Materials provided →
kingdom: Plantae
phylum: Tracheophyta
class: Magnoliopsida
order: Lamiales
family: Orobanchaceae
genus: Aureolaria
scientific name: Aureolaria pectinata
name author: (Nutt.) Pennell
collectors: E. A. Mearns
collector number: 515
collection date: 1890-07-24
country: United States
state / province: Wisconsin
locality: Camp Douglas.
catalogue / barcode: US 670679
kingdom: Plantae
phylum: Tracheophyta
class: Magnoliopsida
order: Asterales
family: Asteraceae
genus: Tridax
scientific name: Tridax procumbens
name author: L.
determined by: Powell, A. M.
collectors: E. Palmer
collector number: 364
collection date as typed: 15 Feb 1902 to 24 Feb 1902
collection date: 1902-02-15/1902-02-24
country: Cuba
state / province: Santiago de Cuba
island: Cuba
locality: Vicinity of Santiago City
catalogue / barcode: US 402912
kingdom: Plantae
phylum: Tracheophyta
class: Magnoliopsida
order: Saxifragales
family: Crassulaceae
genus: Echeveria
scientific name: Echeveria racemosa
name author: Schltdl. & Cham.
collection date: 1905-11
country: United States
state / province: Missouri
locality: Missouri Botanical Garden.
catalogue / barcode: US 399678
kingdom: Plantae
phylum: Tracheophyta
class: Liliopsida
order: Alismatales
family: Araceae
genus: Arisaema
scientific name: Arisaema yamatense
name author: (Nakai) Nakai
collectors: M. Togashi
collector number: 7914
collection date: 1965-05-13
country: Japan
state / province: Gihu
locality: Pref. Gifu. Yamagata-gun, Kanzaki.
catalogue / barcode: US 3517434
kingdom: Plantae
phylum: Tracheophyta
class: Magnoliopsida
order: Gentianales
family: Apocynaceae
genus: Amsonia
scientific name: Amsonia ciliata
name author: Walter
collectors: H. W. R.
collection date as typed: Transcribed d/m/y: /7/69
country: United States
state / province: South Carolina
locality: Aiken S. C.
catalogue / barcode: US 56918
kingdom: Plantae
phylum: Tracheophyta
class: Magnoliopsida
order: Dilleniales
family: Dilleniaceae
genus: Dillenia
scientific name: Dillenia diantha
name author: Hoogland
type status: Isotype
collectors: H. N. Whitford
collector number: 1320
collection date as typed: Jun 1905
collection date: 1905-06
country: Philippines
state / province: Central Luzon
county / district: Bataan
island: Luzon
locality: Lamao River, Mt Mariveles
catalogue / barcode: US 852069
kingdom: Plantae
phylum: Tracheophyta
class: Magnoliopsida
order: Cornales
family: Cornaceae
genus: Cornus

Task goal → Copy every line of the items above again without changing anything.

Result for this task →
kingdom: Plantae
phylum: Tracheophyta
class: Magnoliopsida
order: Lamiales
family: Orobanchaceae
genus: Aureolaria
scientific name: Aureolaria pectinata
name author: (Nutt.) Pennell
collectors: E. A. Mearns
collector number: 515
collection date: 1890-07-24
country: United States
state / province: Wisconsin
locality: Camp Douglas.
catalogue / barcode: US 670679
kingdom: Plantae
phylum: Tracheophyta
class: Magnoliopsida
order: Asterales
family: Asteraceae
genus: Tridax
scientific name: Tridax procumbens
name author: L.
determined by: Powell, A. M.
collectors: E. Palmer
collector number: 364
collection date as typed: 15 Feb 1902 to 24 Feb 1902
collection date: 1902-02-15/1902-02-24
country: Cuba
state / province: Santiago de Cuba
island: Cuba
locality: Vicinity of Santiago City
catalogue / barcode: US 402912
kingdom: Plantae
phylum: Tracheophyta
class: Magnoliopsida
order: Saxifragales
family: Crassulaceae
genus: Echeveria
scientific name: Echeveria racemosa
name author: Schltdl. & Cham.
collection date: 1905-11
country: United States
state / province: Missouri
locality: Missouri Botanical Garden.
catalogue / barcode: US 399678
kingdom: Plantae
phylum: Tracheophyta
class: Liliopsida
order: Alismatales
family: Araceae
genus: Arisaema
scientific name: Arisaema yamatense
name author: (Nakai) Nakai
collectors: M. Togashi
collector number: 7914
collection date: 1965-05-13
country: Japan
state / province: Gihu
locality: Pref. Gifu. Yamagata-gun, Kanzaki.
catalogue / barcode: US 3517434
kingdom: Plantae
phylum: Tracheophyta
class: Magnoliopsida
order: Gentianales
family: Apocynaceae
genus: Amsonia
scientific name: Amsonia ciliata
name author: Walter
collectors: H. W. R.
collection date as typed: Transcribed d/m/y: /7/69
country: United States
state / province: South Carolina
locality: Aiken S. C.
catalogue / barcode: US 56918
kingdom: Plantae
phylum: Tracheophyta
class: Magnoliopsida
order: Dilleniales
family: Dilleniaceae
genus: Dillenia
scientific name: Dillenia diantha
name author: Hoogland
type status: Isotype
collectors: H. N. Whitford
collector number: 1320
collection date as typed: Jun 1905
collection date: 1905-06
country: Philippines
state / province: Central Luzon
county / district: Bataan
island: Luzon
locality: Lamao River, Mt Mariveles
catalogue / barcode: US 852069
kingdom: Plantae
phylum: Tracheophyta
class: Magnoliopsida
order: Cornales
family: Cornaceae
genus: Cornus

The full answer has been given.